Rob Delane, director of School Board Development with the Ohio School Boards Association, said his organization is undertaking 14 superintendent searches statewide. The association targets colleges and universities that train administrators as well as superintendents and assistant superintendents of other districts.

“When we do a search, we make sure we do what we can to blanket the information out there,” he said. “We try not to leave any stones unturned in getting potential candidates before the boards.”

Some leave their districts and cross the border after reaching the maximum amount in the pension. In Ohio, the State Teachers Retirement System is an annuity-based plan, which provides retirees with a percentage of their annual salary each month for each year of service in Ohio. The plan also has a retirement incentive after 30 years.

Superintendents can retire in Ohio, earn their pension, and start back up in another state earning a salary. And districts there are welcoming them.

Conflicts with the community or the board of education have created many superintendent vacancies in northwest Ohio and southeast Michigan. And with all the vacancies it's easier than ever for superintendents to walk away.

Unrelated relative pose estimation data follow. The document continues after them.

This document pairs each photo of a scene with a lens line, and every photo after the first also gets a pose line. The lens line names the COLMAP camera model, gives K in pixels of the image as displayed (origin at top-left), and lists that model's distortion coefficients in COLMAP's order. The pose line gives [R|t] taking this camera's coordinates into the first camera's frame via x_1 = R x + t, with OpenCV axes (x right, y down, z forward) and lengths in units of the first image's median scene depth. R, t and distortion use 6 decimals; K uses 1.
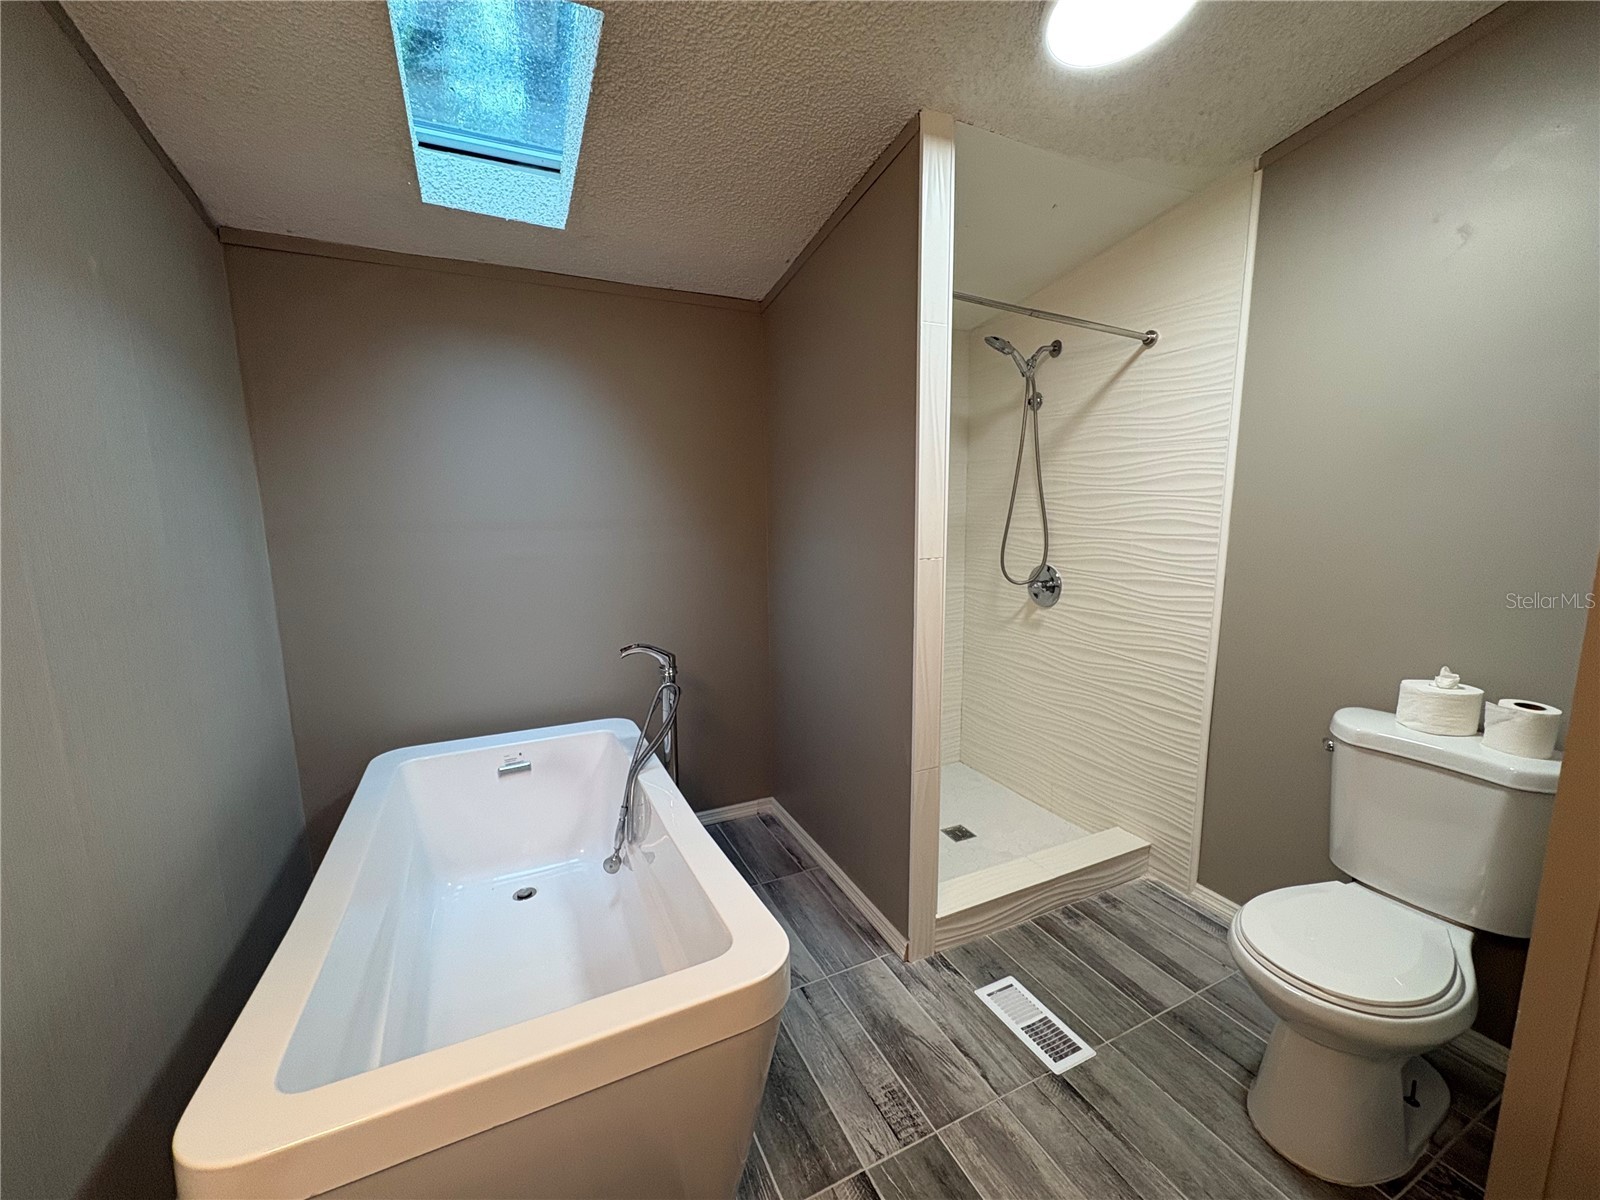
lens RADIAL K [[638.6, 0, 802.4], [0, 638.6, 600.3], [0, 0, 1]] dist [-0.003048, -0.000255]
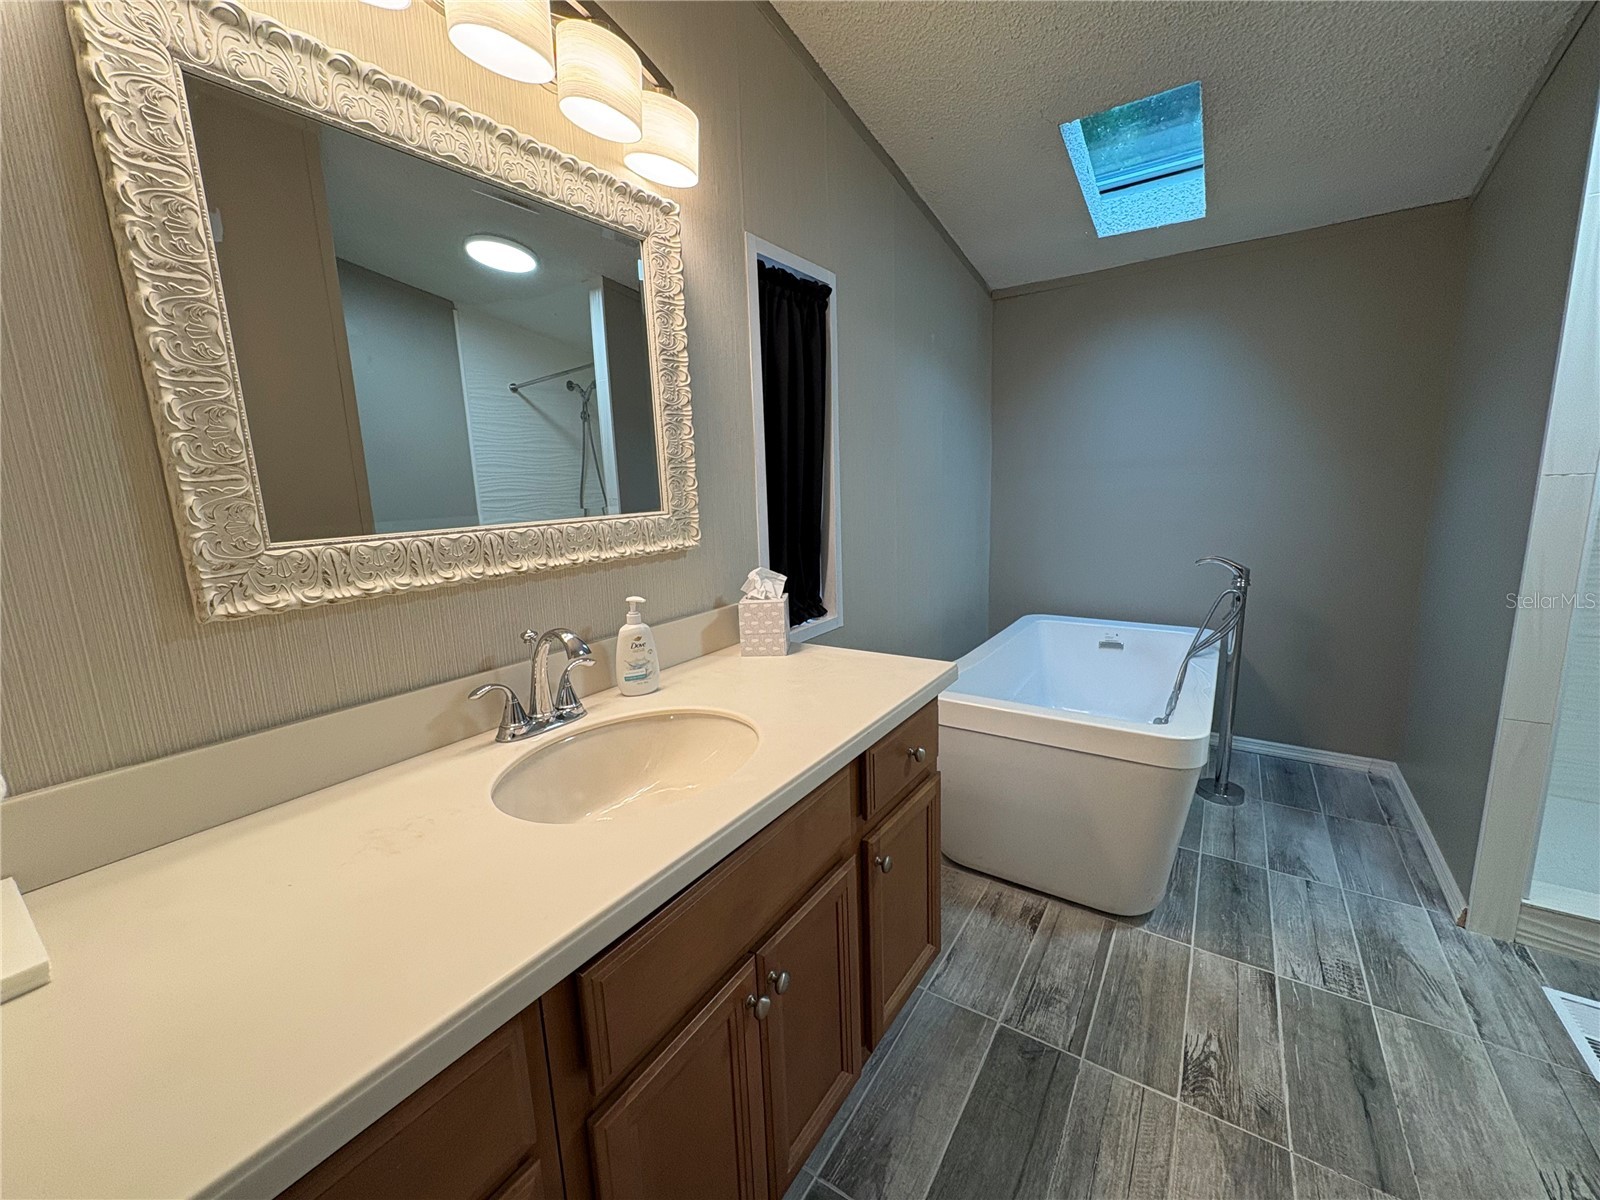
lens RADIAL K [[638.6, 0, 801.4], [0, 638.6, 601.5], [0, 0, 1]] dist [-0.003048, -0.000255]
pose [[0.504069, 0.142828, -0.851771, 0.417956], [-0.102631, 0.989149, 0.105129, 0.116117], [0.857544, 0.034426, 0.513258, -0.303620]]
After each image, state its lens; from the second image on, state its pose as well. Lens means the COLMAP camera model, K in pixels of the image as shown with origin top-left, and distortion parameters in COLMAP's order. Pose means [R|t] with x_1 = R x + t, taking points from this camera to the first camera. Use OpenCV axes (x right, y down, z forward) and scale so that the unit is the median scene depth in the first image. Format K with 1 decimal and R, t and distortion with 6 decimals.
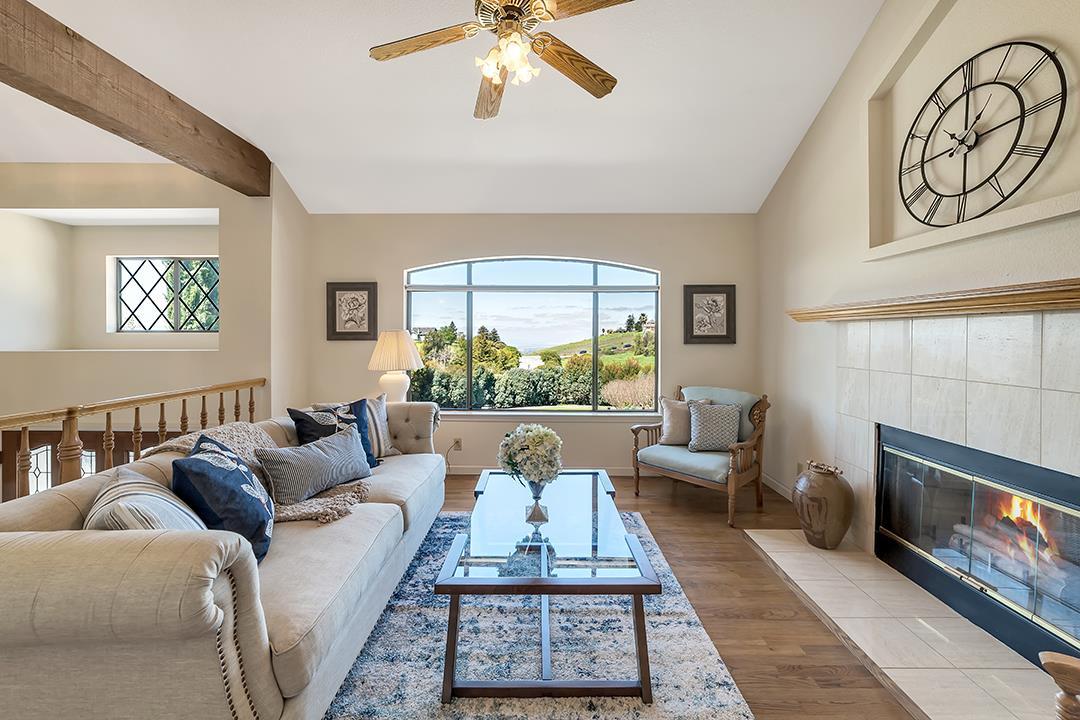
lens RADIAL K [[432.7, 0, 540.4], [0, 432.7, 336.4], [0, 0, 1]] dist [-0.010929, 0.002702]
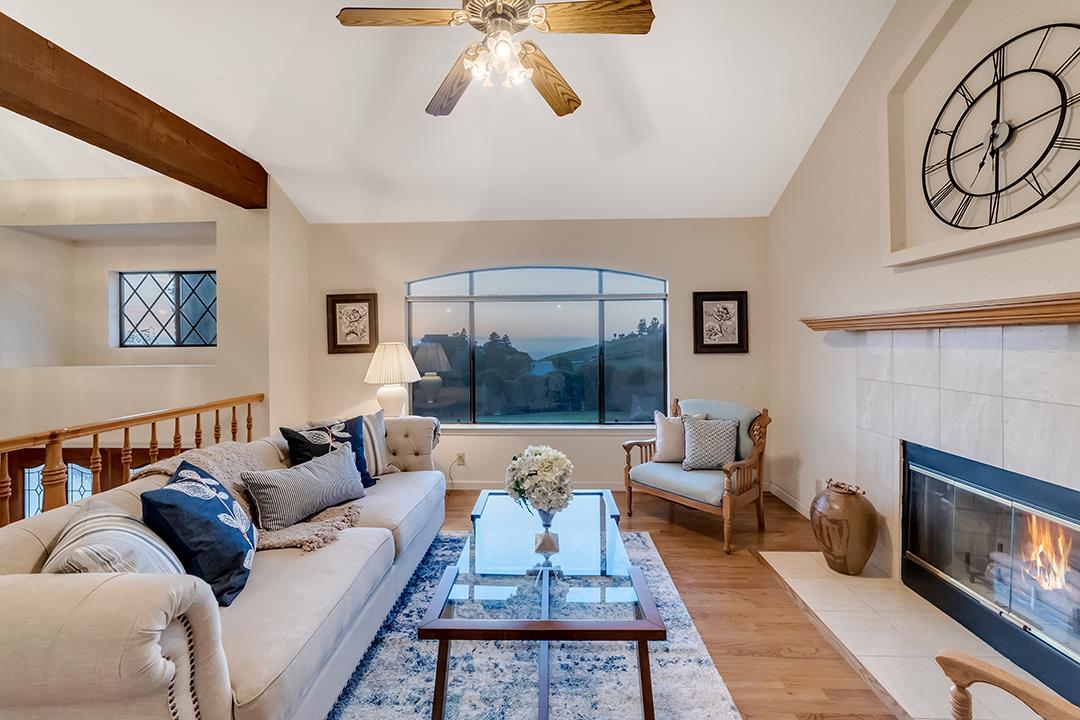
lens RADIAL K [[432.7, 0, 540.5], [0, 432.7, 339.1], [0, 0, 1]] dist [-0.010929, 0.002702]
pose [[0.999588, -0.010827, -0.026589, 0.027633], [0.010657, 0.999922, -0.006505, -0.019429], [0.026657, 0.006219, 0.999625, 0.048493]]
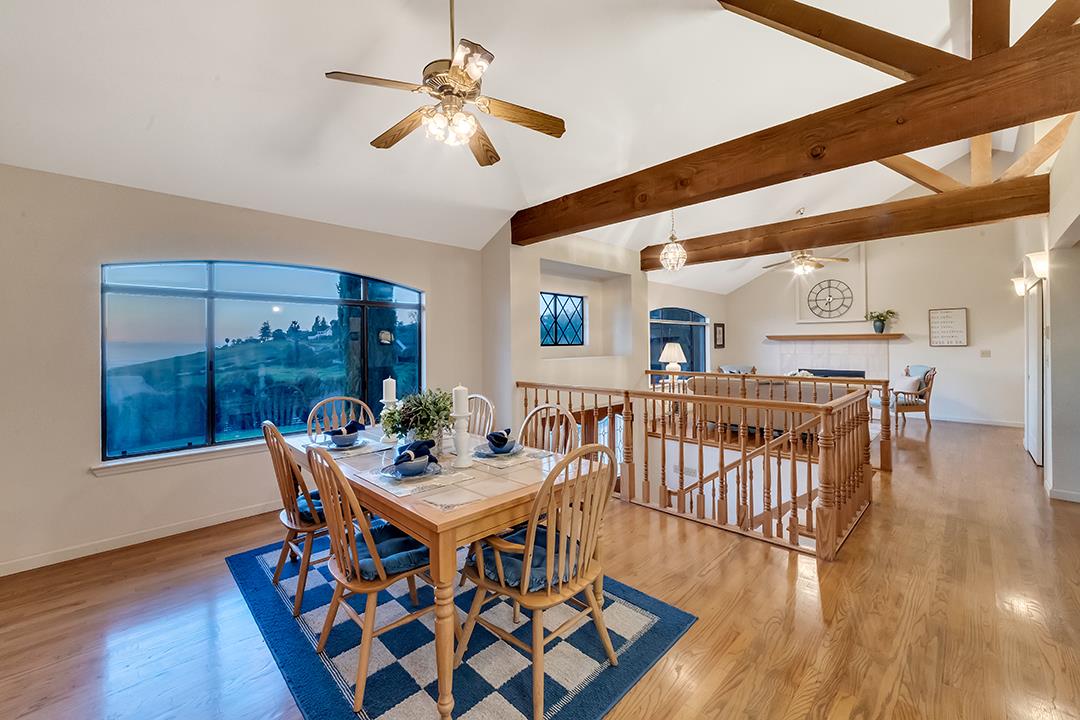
lens RADIAL K [[432.7, 0, 542.3], [0, 432.7, 341.9], [0, 0, 1]] dist [-0.010929, 0.002702]
pose [[0.703385, -0.003593, 0.710800, -3.249149], [0.010549, 0.999930, -0.005385, -0.023063], [-0.710731, 0.011286, 0.703373, 0.006456]]
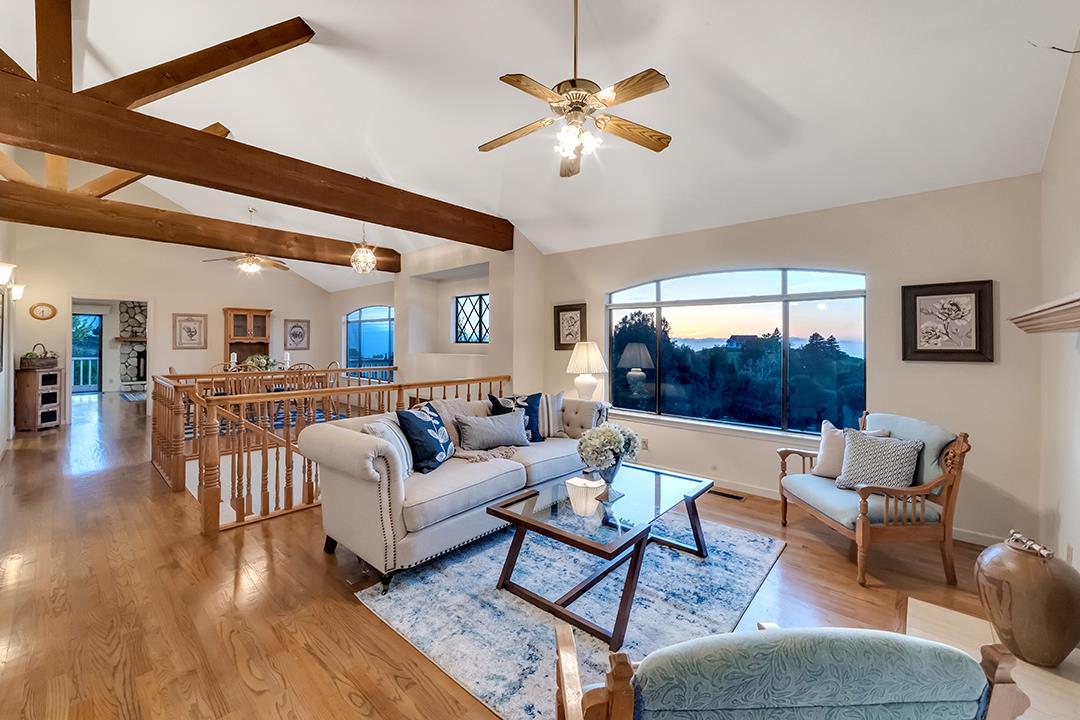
lens RADIAL K [[432.7, 0, 542.1], [0, 432.7, 338.4], [0, 0, 1]] dist [-0.010929, 0.002702]
pose [[0.757383, -0.003085, -0.652963, 0.561334], [-0.006026, 0.999913, -0.011714, -0.015647], [0.652943, 0.012806, 0.757299, -0.047498]]
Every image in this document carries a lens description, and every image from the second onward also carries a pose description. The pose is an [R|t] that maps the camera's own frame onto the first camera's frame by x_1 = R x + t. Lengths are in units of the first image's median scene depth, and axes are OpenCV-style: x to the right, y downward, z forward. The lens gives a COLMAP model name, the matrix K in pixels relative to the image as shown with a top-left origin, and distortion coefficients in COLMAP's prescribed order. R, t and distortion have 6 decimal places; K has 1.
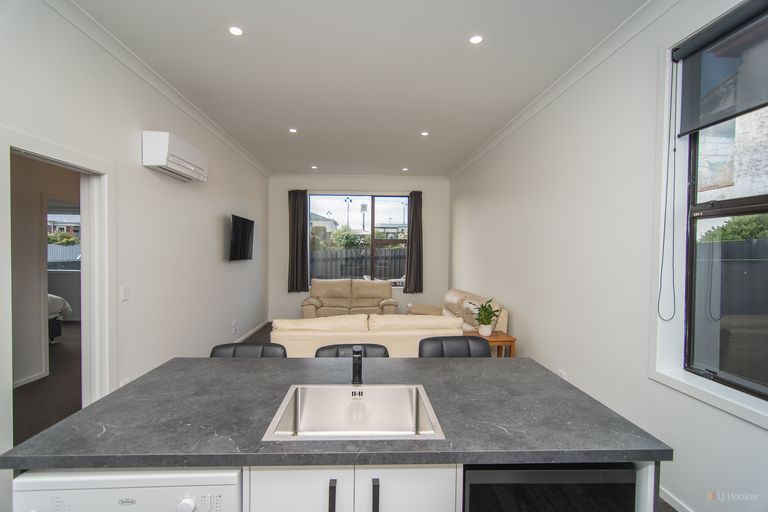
lens RADIAL K [[369.0, 0, 385.6], [0, 369.0, 257.0], [0, 0, 1]] dist [-0.004067, 0.003027]
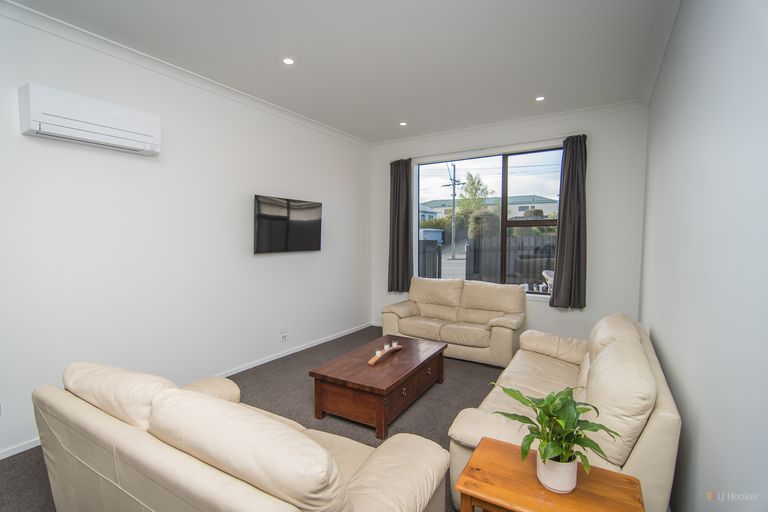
lens RADIAL K [[369.0, 0, 379.4], [0, 369.0, 257.3], [0, 0, 1]] dist [-0.004067, 0.003027]
pose [[0.812410, 0.020948, -0.582710, 0.178398], [-0.001549, 0.999428, 0.033769, -0.004544], [0.583084, -0.026532, 0.811979, 0.342472]]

In Fostoria, former Superintendent Sharon Stannard retired in December after nearly a decade with the district, keeping her promise that she would step down if the voters approved an operating levy. Calling herself a lightning rod for dissatisfied parents, the superintendent kept true to her word and stepped down after the tax - which had been defeated three times before - was overwhelmingly approved in February, 2002.

In Monroe County's Bedford Public Schools, a superintendent search was required after differences between board members and Superintendent Bill Hall led to his demotion in 2000. Mr. Hall, now superintendent in Pennsylvania's Blue Mountain School District, said candidates look at these past relationships between superintendents and the community when applying for a position.

“You're basically looking for a fit,” he said. “The board is looking for a superintendent that they can trust and have confidence in and the superintendent is looking for a board that they can trust and have confidence in. Any time you have a deviation of that, you tend to have problems.”